I've read this three times now and still don't understand you. Do you think people don't update their software? Are you just counting every update as people happy about the kill switch?
There'll be so much noise in that signal it'll be almost useless. You can't differentiate it from anything else. For all anyone knows it happened because the word Firefox was in the top story on hacker news
Approximately all people update Firefox so you don't need telemetry to count "AI disabled" installations, instead you can derive it as "updates requested" minus "AI enabled".
But the AI and telemetry toggles aren't coupled. While we can assume that users who disable telemetry are more likely to have AI disabled as well this still isn't translating to user numbers.

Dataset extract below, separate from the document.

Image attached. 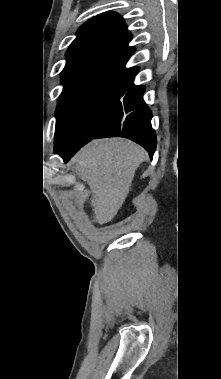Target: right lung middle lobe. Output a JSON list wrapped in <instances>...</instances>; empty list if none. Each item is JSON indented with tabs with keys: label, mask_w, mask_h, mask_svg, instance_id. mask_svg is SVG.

Hm. I don't think I follow "isn't translating to user numbers", could you elaborate?
Here's my thinking:
There's 100 users getting updates.
There's 40 users sending telemetry with AI enabled
There's 10 users sending telemetry with AI disabled
So we have 50 people not sending telemetry and using or not using AI. If we assume more likely but not overwhelmingly more it's 30 people.
So we end up with 40+20 with AI, and 10+30 without?
If you attach tracking to get exact set numbers it'd be illegal, but taking an aggregate and doing statistics shouldn't be since it can't be traced to individuals.
If my choice is between a single blatant signal of hostility to AI that can’t be misunderstood, and hoping that a pro-AI company’s executives invested in voluntarily correlating two different sets of logs to prove itself wrong, then I’m taking door number one.
> will also be users who have disabled Firefox metrics collection and so will not have their opinion counted.
Gee. If only there was a way to collect users opinions on things. Welp.. guess we have to live with subtly spying on everything they do with our software.
Most people who are vocal aren't representative of users.
Many vocal people aren't even users.
Don't get me wrong, I turn off telemetry, but you're acting like it's easy to get that information. You act like people don't scream when Firefox prompts people with surveys. You act like there isn't bias in survey takers.
If you just pretend everything is easy we'll just end up reinventing the same evils we're trying to fight today. Unfortunately most evils are created from good intentions. I hear there's an entire road paved that way
> but you're acting like it's easy to get that information.
It is, relatively speaking.
> You act like people don't scream when Firefox prompts people with surveys.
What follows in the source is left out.